Sean Combs: The Reckoning is at least the third major streaming docuseries this year about Sean “Diddy” Combs, his life, and various aspects of his crimes.
One of them, Peacock’s Diddy: The Making of a Bad Boy, was exceptionally half-assed and thrown-together, while also featuring several different instances of talking heads accusing Diddy of involvement in various murders, only for a disclaimer to soon pop up on screen to say “actually, there is no evidence connecting Sean Combs to that murder.”
I admit that I have not watched HBO Max’s The Fall of Diddy earlier this year. But now we have Sean Combs: The Reckoning, the first of these to arrive after Combs’ trial, which landed on Netflix earlier this month.
This one has a couple of unique angles: It’s produced by 50 Cent, Diddy’s rival and longtime enemy, and it includes some footage that Diddy hired a crew to film of himself, ahead of his trial, but which became available to the Netflix filmmakers for still somewhat mysterious reasons. That footage, perhaps not surprisingly, makes Combs look like a total asshole.
This all raises some very real ethical questions, as Netflix got into business with someone who has a very clear axe to grind with the subject of the documentary. Though on the other hand, I sort of wish something like this had happened with that Kanye West documentary earlier this year, and the footage had ended up in the hands of real filmmakers who knew what they were doing.
Directed by Alexandra Stapleton, who is a respected and serious documentarian, The Reckoning presents a pretty straightforward telling of most of Combs’ public career, providing probably the least charitable interpretation of each bad episode. Nearly all of it paints Combs, simultaneously, as a violent and abusive monster, but also as a pretend tough guy who acted that way as if to prove a point.
The template would seem to be W. Kamau Bell’s We Need to Talk About Cosby, which both established that Bill Cosby was a major figure of cultural consequence and also an abusive monster whose crimes tainted and overshadowed that legacy. The difference is that Cosby really was an all-time great comedian and television personality, whereas Combs’ contributions to culture were, let’s just say, much less crucial.
In fact, they kind of sucked.
Yes, the documentary includes shots at Combs’ musical abilities.
“He has zero talent, musically,” singer Al B. Sure says at one point.
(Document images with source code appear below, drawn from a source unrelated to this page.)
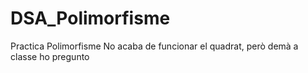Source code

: # DSA_Polimorfisme
Practica Polimorfisme
No acaba de funcionar el quadrat, però demà a classe ho pregunto
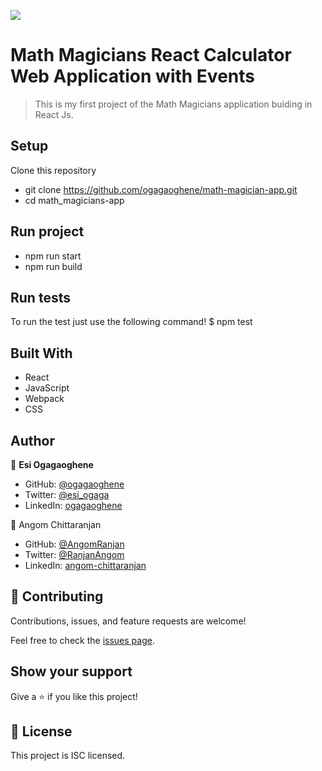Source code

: ![](https://img.shields.io/badge/Microverse-blueviolet)

# Math Magicians React Calculator Web Application with Events

> This is my first project of the Math Magicians application buiding in React Js.

## Setup
Clone this repository
- git clone https://github.com/ogagaoghene/math-magician-app.git
- cd math_magicians-app

## Run project
- npm run start
- npm run build 

## Run tests
To run the test just use the following command!
$ npm test

## Built With
- React
- JavaScript
- Webpack
- CSS

## Author

👤 **Esi Ogagaoghene**

- GitHub: [@ogagaoghene](https://github.com/ogagaoghene)
- Twitter: [@esi_ogaga](https://twitter.com/esi_ogaga)
- LinkedIn: [ogagaoghene](https://linkedin.com/in/ogagaoghene-esi-7a478647)

👤 Angom Chittaranjan

- GitHub: [@AngomRanjan](https://github.com/AngomRanjan)
- Twitter: [@RanjanAngom](https://twitter.com/RanjanAngom)
- LinkedIn: [angom-chittaranjan](https://linkedin.com/in/angom-chittaranjan)

## 🤝 Contributing

Contributions, issues, and feature requests are welcome!

Feel free to check the [issues page](../../issues/).

## Show your support

Give a ⭐️ if you like this project!

## 📝 License
This project is ISC licensed.
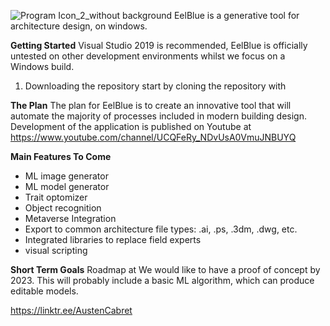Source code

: ![Program Icon_2_without background](https://user-images.githubusercontent.com/85384584/129927770-c435b297-b794-4f83-9c1b-3c667d378583.png)
EelBlue is a generative tool for architecture design, on windows. 

__Getting Started__
Visual Studio 2019 is recommended, EelBlue is officially untested on other development environments whilst we focus on a Windows build.
1. Downloading the repository
start by cloning the repository with 

__The Plan__
The plan for EelBlue is to create an innovative tool that will automate the majority of processes included in modern building design. Development of the application is published on Youtube at https://www.youtube.com/channel/UCQFeRy_NDvUsA0VmuJNBUYQ

__Main Features To Come__
* ML image generator
* ML model generator
* Trait optomizer
* Object recognition
* Metaverse Integration
* Export to common architecture file types: .ai, .ps, .3dm, .dwg, etc.
* Integrated libraries to replace field experts
* visual scripting

__Short Term Goals__
Roadmap at 
We would like to have a proof of concept by 2023. This will probably include a basic ML algorithm, which can produce editable models.

<https://linktr.ee/AustenCabret>
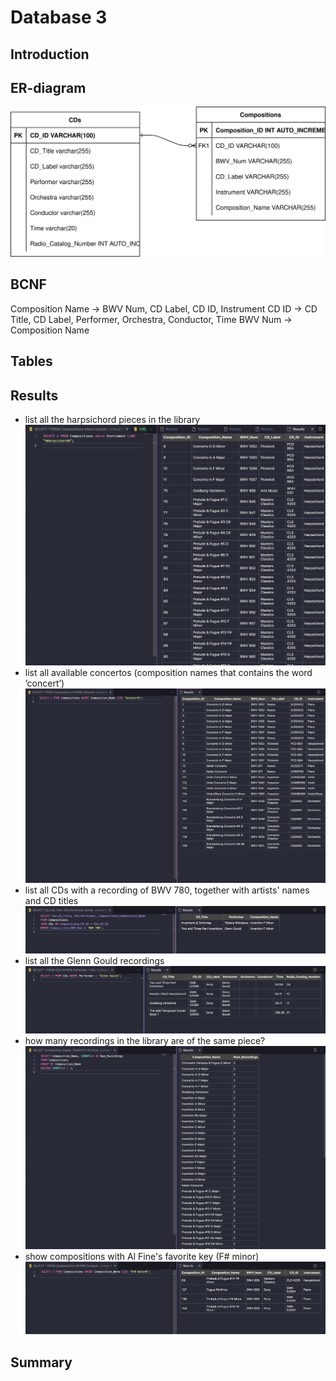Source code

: # Database 3


## Introduction

## ER-diagram

![image1](https://raw.githubusercontent.com/niuniu268/Database3/e5ba3a66fd274d9f157f588fdafafcd079342ec3/ER%20Diagram.drawio.svg)

## BCNF

Composition Name -> BWV Num, CD Label, CD ID, Instrument
CD ID -> CD Title, CD Label, Performer, Orchestra, Conductor, Time
BWV Num -> Composition Name

## Tables



## Results

- list all the harpsichord pieces in the library
![image2](https://github.com/niuniu268/Database3/blob/master/images/Screenshot%202024-03-02%20at%2011.37.53.png?raw=true)
- list all available concertos (composition names that contains the word ’concert’)
![image3](https://github.com/niuniu268/Database3/blob/master/images/Screenshot%202024-03-02%20at%2011.39.12.png?raw=true)
- list all CDs with a recording of BWV 780, together with artists' names and CD titles
![image4](https://github.com/niuniu268/Database3/blob/master/images/Screenshot%202024-03-02%20at%2011.40.53.png?raw=true)
- list all the Glenn Gould recordings
![image5](https://github.com/niuniu268/Database3/blob/master/images/Screenshot%202024-03-02%20at%2011.42.37.png?raw=true)
- how many recordings in the library are of the same piece?
![image6](https://github.com/niuniu268/Database3/blob/master/images/Screenshot%202024-03-02%20at%2011.43.47.png?raw=true)
- show compositions with Al Fine's favorite key (F# minor)
![image7](https://github.com/niuniu268/Database3/blob/master/images/Screenshot%202024-03-02%20at%2011.44.27.png?raw=true)

## Summary

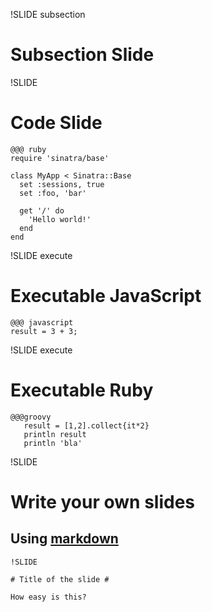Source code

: !SLIDE subsection

# Subsection Slide #

!SLIDE

# Code Slide #

	@@@ ruby
	require 'sinatra/base'

	class MyApp < Sinatra::Base
	  set :sessions, true
	  set :foo, 'bar'

	  get '/' do
	    'Hello world!'
	  end
	end	

!SLIDE execute

# Executable JavaScript #

	@@@ javascript
	result = 3 + 3;

!SLIDE execute

# Executable Ruby #

 	@@@groovy
       result = [1,2].collect{it*2}
       println result
       println 'bla'


!SLIDE

# Write your own slides #

## Using [markdown](http://daringfireball.net/projects/markdown/)

    !SLIDE
    
    # Title of the slide #
    
    How easy is this?
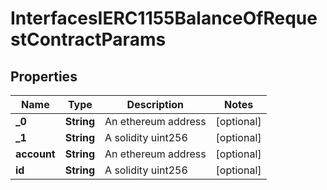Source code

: 

# InterfacesIERC1155BalanceOfRequestContractParams

## Properties

Name | Type | Description | Notes
------------ | ------------- | ------------- | -------------
**_0** | **String** | An ethereum address |  [optional]
**_1** | **String** | A solidity uint256 |  [optional]
**account** | **String** | An ethereum address |  [optional]
**id** | **String** | A solidity uint256 |  [optional]




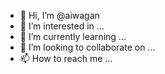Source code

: - 👋 Hi, I’m @aiwagan
- 👀 I’m interested in ...
- 🌱 I’m currently learning ...
- 💞️ I’m looking to collaborate on ...
- 📫 How to reach me ...

<!---
aiwagan/aiwagan is a ✨ special ✨ repository because its `README.md` (this file) appears on your GitHub profile.
You can click the Preview link to take a look at your changes.
--->

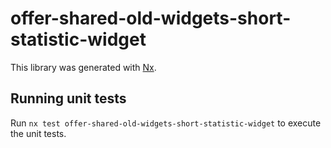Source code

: # offer-shared-old-widgets-short-statistic-widget

This library was generated with [Nx](https://nx.dev).

## Running unit tests

Run `nx test offer-shared-old-widgets-short-statistic-widget` to execute the unit tests.
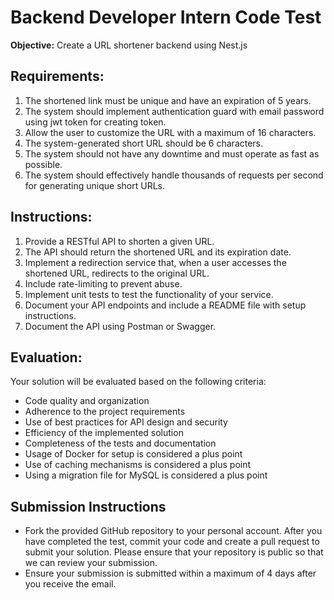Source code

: # Backend Developer Intern Code Test

**Objective:** Create a URL shortener backend using Nest.js

## Requirements:

1. The shortened link must be unique and have an expiration of 5 years.
2. The system should implement authentication guard with email password using jwt token for creating token.
3. Allow the user to customize the URL with a maximum of 16 characters.
4. The system-generated short URL should be 6 characters.
5. The system should not have any downtime and must operate as fast as possible.
6. The system should effectively handle thousands of requests per second for generating unique short URLs.

## Instructions:

1. Provide a RESTful API to shorten a given URL.
2. The API should return the shortened URL and its expiration date.
3. Implement a redirection service that, when a user accesses the shortened URL, redirects to the original URL.
4. Include rate-limiting to prevent abuse.
5. Implement unit tests to test the functionality of your service.
6. Document your API endpoints and include a README file with setup instructions.
7. Document the API using Postman or Swagger.

## Evaluation:

Your solution will be evaluated based on the following criteria:

- Code quality and organization
- Adherence to the project requirements
- Use of best practices for API design and security
- Efficiency of the implemented solution
- Completeness of the tests and documentation
- Usage of Docker for setup is considered a plus point
- Use of caching mechanisms is considered a plus point
- Using a migration file for MySQL is considered a plus point

## Submission Instructions

- Fork the provided GitHub repository to your personal account. After you have completed the test, commit your code and create a pull request to submit your solution. Please ensure that your repository is public so that we can review your submission.
- Ensure your submission is submitted within a maximum of 4 days after you receive the email.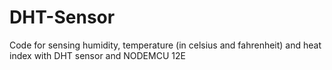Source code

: # DHT-Sensor
Code for sensing humidity, temperature (in celsius and fahrenheit) and heat index with DHT sensor and NODEMCU 12E
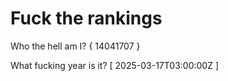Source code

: # Fuck the rankings

Who the hell am I?
{ 14041707 }

What fucking year is it?
[ 2025-03-17T03:00:00Z ]
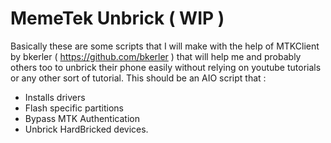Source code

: # MemeTek Unbrick ( WIP )

  Basically these are some scripts that I will make with the help of MTKClient by bkerler ( https://github.com/bkerler ) that will help me and probably others too to unbrick their phone easily without relying on youtube tutorials or any other sort of tutorial. This should be an AIO script that :

- Installs drivers
- Flash specific partitions
- Bypass MTK Authentication
- Unbrick HardBricked devices.
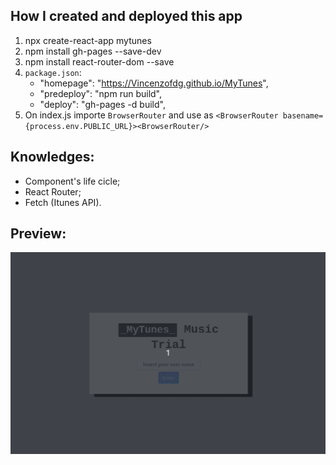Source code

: ## How I created and deployed this app

1. npx create-react-app mytunes
2. npm install gh-pages --save-dev
3. npm install react-router-dom --save
4. `package.json`:
	- "homepage": "https://Vincenzofdg.github.io/MyTunes",
	- "predeploy": "npm run build",
	- "deploy": "gh-pages -d build",
5. On index.js importe `BrowserRouter` and use as `<BrowserRouter basename={process.env.PUBLIC_URL}><BrowserRouter/>`

## Knowledges:

 - Component's life cicle;
 - React Router;
 - Fetch (Itunes API).

## Preview:

![image](preview.gif)
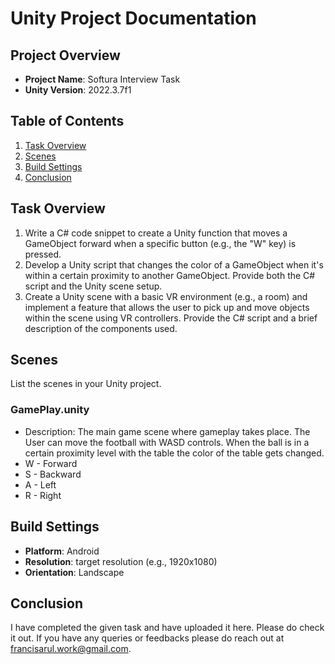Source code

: # Unity Project Documentation

## Project Overview

- **Project Name**: Softura Interview Task
- **Unity Version**: 2022.3.7f1

## Table of Contents

1. [Task Overview](#task-overview)
2. [Scenes](#scenes)
3. [Build Settings](#build-settings)
4. [Conclusion](#Conclusion)

## Task Overview
1. Write a C# code snippet to create a Unity function that moves a GameObject forward when a specific button (e.g., the "W" key) is pressed.
2. Develop a Unity script that changes the color of a GameObject when it's within a certain proximity to another GameObject. Provide both the C# script and the Unity scene setup.
3. Create a Unity scene with a basic VR environment (e.g., a room) and implement a feature that allows the user to pick up and move objects within the scene using VR controllers. Provide the C# script and a brief description of the components used.

## Scenes

List the scenes in your Unity project.

### GamePlay.unity

- Description: The main game scene where gameplay takes place. The User can move the football with WASD controls. When the ball is in a certain proximity level with the table the color of the table gets changed.
- W - Forward
- S - Backward
- A - Left
- R - Right

## Build Settings

- **Platform**: Android
- **Resolution**: target resolution (e.g., 1920x1080)
- **Orientation**: Landscape


## Conclusion

I have completed the given task and have uploaded it here. Please do check it out. If you have any queries or feedbacks please do reach out at  <a href="mailto:francisarul.work@gmail.com?">francisarul.work@gmail.com</a>.
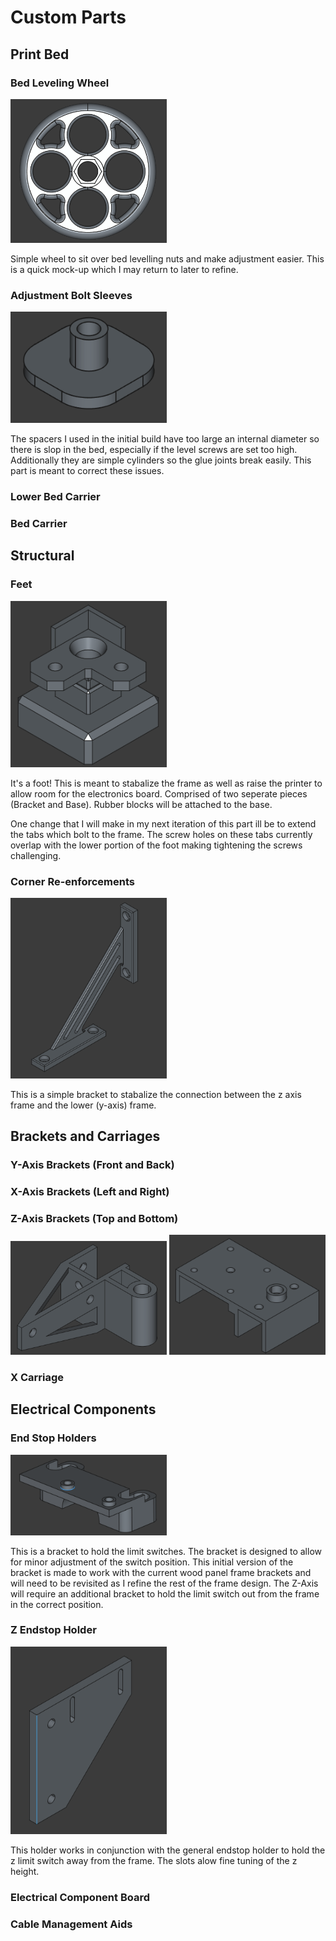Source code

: # Custom Parts

## Print Bed
### Bed Leveling Wheel
<img src="images\bed_leveling_wheel.PNG" alt="drawing" width="250"/>

Simple wheel to sit over bed levelling nuts and make adjustment easier. This is a quick mock-up which I may return to later to refine.

### Adjustment Bolt Sleeves
<img src="images\bed_leveling_sleeve.PNG" alt="drawing" width="250"/>

The spacers I used in the initial build have too large an internal diameter so there is slop in the bed, especially if the level screws are set too high. Additionally they are simple cylinders so the glue joints break easily. This part is meant to correct these issues.

### Lower Bed Carrier
### Bed Carrier

## Structural
### Feet
<img src="images\feet.PNG" alt="drawing" width="250"/>

It's a foot! This is meant to stabalize the frame as well as raise the printer to allow room for the electronics board. Comprised of two seperate pieces (Bracket and Base). Rubber blocks will be attached to the base.

One change that I will make in my next iteration of this part ill be to extend the tabs which bolt to the frame. The screw holes on these tabs currently overlap with the lower portion of the foot making tightening the screws challenging.

### Corner Re-enforcements
<img src="images\z_reenforcement.PNG" alt="drawing" width="250"/>

This is a simple bracket to stabalize the connection between the z axis frame and the lower (y-axis) frame.

## Brackets and Carriages
### Y-Axis Brackets (Front and Back)
### X-Axis Brackets (Left and Right)
### Z-Axis Brackets (Top and Bottom)

<img src="images\z_top_bracket.PNG" alt="drawing" width="250"/>
<img src="images\z_bottom_bracket.PNG" alt="drawing" width="250"/>

### X Carriage

## Electrical Components
### End Stop Holders
<img src="images\endstop_bracket.PNG" alt="drawing" width="250"/>

This is a bracket to hold the limit switches. The bracket is designed to allow for minor adjustment of the switch position. This initial version of the bracket is made to work with the current wood panel frame brackets and will need to be revisited as I refine the rest of the frame design. The Z-Axis will require an additional bracket to hold the limit switch out from the frame in the correct position.

### Z Endstop Holder
<img src="images\z_endstop_bracket.PNG" alt="drawing" width="250"/>

This holder works in conjunction with the general endstop holder to hold the z limit switch away from the frame. The slots alow fine tuning of the z height.

### Electrical Component Board
### Cable Management Aids


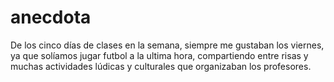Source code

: # anecdota
De los cinco días de clases en la semana, siempre me gustaban los viernes, ya que solíamos jugar futbol a la ultima hora, compartiendo entre risas y muchas actividades lúdicas y culturales que organizaban los profesores.
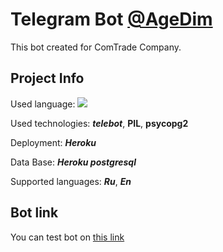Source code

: # Telegram Bot [@AgeDim](https://github.com/AgeDim)

This bot created for ComTrade Company.

## Project Info

Used language: ![](https://img.shields.io/github/languages/top/AgeDim/TelegramBot?color=pink)

Used technologies: ***telebot***, **PIL**, **psycopg2**

Deployment: ***Heroku***

Data Base: ***Heroku postgresql***

Supported languages: ***Ru***, ***En***

## Bot link

You can test bot on [this link](https://t.me/ComTradeCompBot)
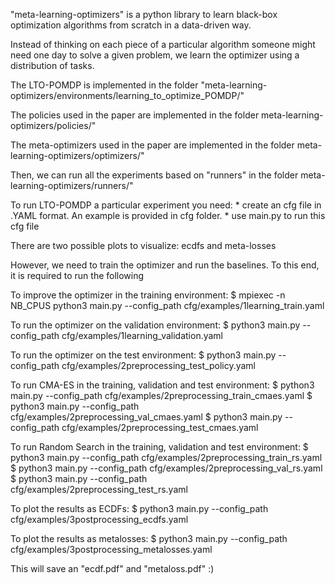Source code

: 

"meta-learning-optimizers" is a python library to learn black-box optimization algorithms from scratch in a data-driven way. 

Instead of thinking on each piece of a particular algorithm someone might need one day to solve a given problem, we learn the optimizer using a distribution of tasks.



The LTO-POMDP is implemented in the folder "meta-learning-optimizers/environments/learning_to_optimize_POMDP/"

The policies used in the paper are implemented in the folder meta-learning-optimizers/policies/"

The meta-optimizers used in the paper are implemented in the folder meta-learning-optimizers/optimizers/"

Then, we can run all the experiments based on "runners" in the folder meta-learning-optimizers/runners/"


To run LTO-POMDP a particular experiment you need:
    * create an cfg file in .YAML format. An example is provided in cfg folder.
    * use main.py to run this cfg file

There are two possible plots to visualize: ecdfs and meta-losses

However, we need to train the optimizer and run the baselines. To this end, it is required to run the following 

To improve the optimizer in the training environment:
$ mpiexec -n NB_CPUS python3 main.py --config_path cfg/examples/1learning_train.yaml

To run the optimizer on the validation environment:
$ python3 main.py --config_path cfg/examples/1learning_validation.yaml

To run the optimizer on the test environment:
$ python3 main.py --config_path cfg/examples/2preprocessing_test_policy.yaml

To run CMA-ES in the training, validation and test environment:
$ python3 main.py --config_path cfg/examples/2preprocessing_train_cmaes.yaml
$ python3 main.py --config_path cfg/examples/2preprocessing_val_cmaes.yaml
$ python3 main.py --config_path cfg/examples/2preprocessing_test_cmaes.yaml

To run Random Search in the training, validation and test environment:
$ python3 main.py --config_path cfg/examples/2preprocessing_train_rs.yaml
$ python3 main.py --config_path cfg/examples/2preprocessing_val_rs.yaml
$ python3 main.py --config_path cfg/examples/2preprocessing_test_rs.yaml

To plot the results as ECDFs:
$ python3 main.py --config_path cfg/examples/3postprocessing_ecdfs.yaml

To plot the results as metalosses:
$ python3 main.py --config_path cfg/examples/3postprocessing_metalosses.yaml

This will save an "ecdf.pdf" and "metaloss.pdf" :)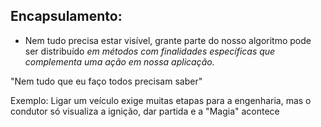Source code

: ## Encapsulamento:

- Nem tudo precisa estar visível, grante parte do nosso algoritmo pode ser distribuído _em métodos com finalidades específicas que complementa uma ação em nossa aplicação._

"Nem tudo que eu faço todos precisam saber"

Exemplo: Ligar um veículo exige muitas etapas para a engenharia, mas o condutor só visualiza a ignição, dar partida e a "Magia" acontece
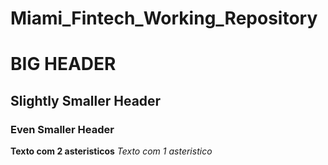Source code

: # Miami_Fintech_Working_Repository

# BIG HEADER
## Slightly Smaller Header
### Even Smaller Header

**Texto com 2 asteristicos**
*Texto com 1 asteristico*
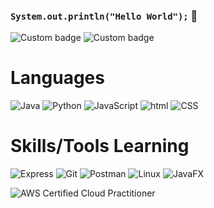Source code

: ### `System.out.println("Hello World");` 👋

![Custom badge](https://img.shields.io/badge/USA-Veteran-critical) ![Custom badge](https://img.shields.io/badge/Student-Software%20Dev-informational)

# Languages
![Java](https://img.shields.io/badge/BE-Java-critical?logo=java) ![Python](https://img.shields.io/badge/BE-Python-blue?logo=python) ![JavaScript](https://img.shields.io/badge/FE-JavaScript-yellow?logo=javascript) ![html](https://img.shields.io/badge/FE-HTML-red?logo=HTML5) ![CSS](https://img.shields.io/badge/FE-CSS-blue?logo=CSS3) 

# Skills/Tools Learning
![Express](https://img.shields.io/badge/-ExpressJS-%23000000?logo=express) ![Git](https://img.shields.io/badge/-Git-critical?logo=git) ![Postman](https://img.shields.io/badge/-Postman-lightgray?logo=postman) ![Linux](https://img.shields.io/badge/-Linux-black?logo=linux)
![JavaFX](https://img.shields.io/badge/-JavaFX-black?logo=javafx)

![AWS Certified Cloud Practitioner](https://www.credly.com/badges/0cab1422-1508-4bef-8d19-ae519b646549/public_url)


<!--
**walimorris/walimorris** is a ✨ _special_ ✨ repository because its `README.md` (this file) appears on your GitHub profile.

Here are some ideas to get you started:

- 🔭 I’m currently working on ...
- 🌱 I’m currently learning ...
- 👯 I’m looking to collaborate on ...
- 🤔 I’m looking for help with ...
- 💬 Ask me about ...
- 📫 How to reach me: ...
- 😄 Pronouns: ...
- ⚡ Fun fact: ...
-->
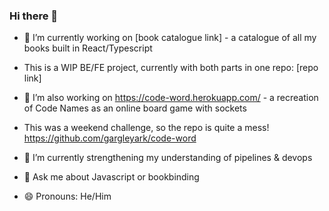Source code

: ### Hi there 👋

- 🔭 I’m currently working on [book catalogue link] - a catalogue of all my books built in React/Typescript
- This is a WIP BE/FE project, currently with both parts in one repo: [repo link]

- 🔭 I’m also working on https://code-word.herokuapp.com/ - a recreation of Code Names as an online board game with sockets
- This was a weekend challenge, so the repo is quite a mess! https://github.com/gargleyark/code-word

- 🌱 I’m currently strengthening my understanding of pipelines & devops

- 💬 Ask me about Javascript or bookbinding

- 😄 Pronouns: He/Him
<!--
**gargleyark/gargleyark** is a ✨ _special_ ✨ repository because its `README.md` (this file) appears on your GitHub profile.

Here are some ideas to get you started:

- 🔭 I’m currently working on ...
- 🌱 I’m currently learning ...
- 👯 I’m looking to collaborate on ...
- 🤔 I’m looking for help with ...
- 💬 Ask me about ...
- 📫 How to reach me: ...
- 😄 Pronouns: ...
- ⚡ Fun fact: ...
-->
When we hear that terrible Godzilla song that had Diddy talking over Led Zeppelin’s “Kashmir,” which is legitimately one of the worst pieces of music ever recorded, it’s hard to disagree with Mr. B. Sure.
Doubts are also raised about the image Combs cultivated for himself as the behind-the-scenes genius behind Biggie’s rise, when he might not have been all that great a producer.
In other words, it would feel like piling on, if it wasn’t so deserved.
All the Hits
The four-part, four-hour Reckoning does not only focus on Diddy’s recent crimes and trial, but rather goes back much further, taking a long tour through the “Legal Issues” section of Combs’ Wikipedia page.
All the hits are there, starting with the 1991 City College stampede in which nine people died at a Combs-promoted concert. The East Coast/West Coast rap wars, which kicked off Combs’ rise to fame, and culminated in the murders of both Tupac Shakur and Combs’s ally Biggie Smalls.
Then there’s the Club New York shooting in 1999, Combs’ years making reality shows, and eventually the abuse allegations and trial. We hear from many people, both male and female, who suffered at his hands, including Aubrey O’Day. Unlike the Peacock series, the Netflix documentary has the good sense to stay away from Jaguar Wright, who has raised allegations of “Satanic ritual abuse” and other such non-existent things.
There’s not quite a blow-by-blow of the trial, which, as a federal court proceeding, was not televised, but we do hear from a couple of highly questionable jurors, who give us an indication of why Diddy was not convicted on the most serious charges, although he’s looking at more than four years in prison anyway.
It delves into – although not enough – the weird people in TikTok who step up during any celebrity trial to be advocates and fanboys and girls for the defendant accused of terrible crimes, as we saw previously with Johnny Depp, Tory Lanez, and others.
We also see New York local TV reporter Julie Banderas, in 2003, responding to news of a murder accusation by declaring, in a straight news report, “all of us know celebrities like P. Diddy get dragged through the mud all the time.” (Banderas, naturally, now works for Fox News.)
Sean Combs: The Reckoning, while raising some ethical alarm bells, is nevertheless a fairly complete telling of this horrible man and the horrible crimes he’s committed against people, not to mention music and culture.